RE: s/collaborative reflection/culture/g;

From: Carol Macdonald (macdonaldc@educ.wits.ac.za)
Date: Sat Mar 20 2004 - 00:02:21 PST


-----Original Message-----
From: Mike Cole [mailto:mcole@weber.ucsd.edu]
Sent: Saturday, March 20, 2004 6:35 AM
To: xmca@weber.ucsd.edu
Subject: Re: s/collaborative reflection/culture/g;

Ok, so lets assume that collaborative reflection cannot be substituted for
by culture.
[Carol Macdonald] I think I am a bit lost here. Collaborative reflection is
a special subset of cultural processes, indeed a tool for change.
Culture is a medium, hard to tie down as a unit of analysis.
[Carol Macdonald] Sure, its way too broad.

But what if culture were a process, not a thing.
[Carol Macdonald] It can't just be a process, because we have the artifacts
as well-or are they to be regarded as fossilized processes.

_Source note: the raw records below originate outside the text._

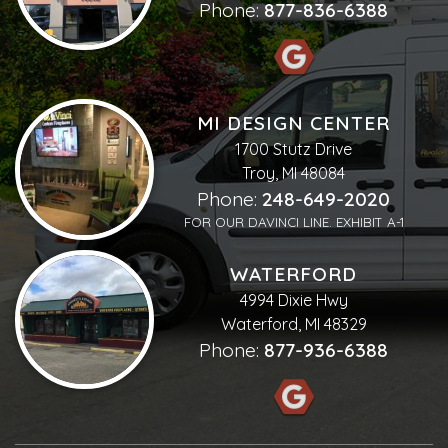
Phone:
877-836-6388
MI DESIGN CENTER
1700 Stutz Drive
Troy, MI 48084
Phone:
248-649-2020
FOR OUR DAVINCI LINE. EXHIBIT A-1
WATERFORD
4994 Dixie Hwy
Waterford, MI 48329
Phone:
877-936-6388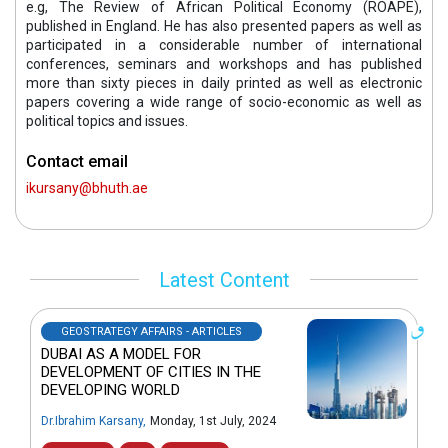
e.g, The Review of African Political Economy (ROAPE),
published in England. He has also presented papers as well as
participated in a considerable number of international
conferences, seminars and workshops and has published
more than sixty pieces in daily printed as well as electronic
papers covering a wide range of socio-economic as well as
political topics and issues.
Contact email
ikursany@bhuth.ae
Latest Content
GEOSTRATEGY AFFAIRS - ARTICLES
DUBAI AS A MODEL FOR
DEVELOPMENT OF CITIES IN THE
DEVELOPING WORLD
Dr.Ibrahim Karsany
,
Monday, 1st July, 2024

If we go down
that path, then I am going to need a bit of a hand to hold on to.
What process would characterize culture? Might it be collaborative
reflection? Or in its slippery
polysemy, has culture morphed into the product or collaborative reflection
that has become taken for granted and is no longer feelable?
[Carol Macdonald] In this study, because it is so self-conscious-teacher and
researcher aiming for change, the collaboration is overt but changes its
shape over time. In a wonderful Vygotskian way, the teacher internalizes
the "coaching" (questions, suggestions, promptings) of the researcher.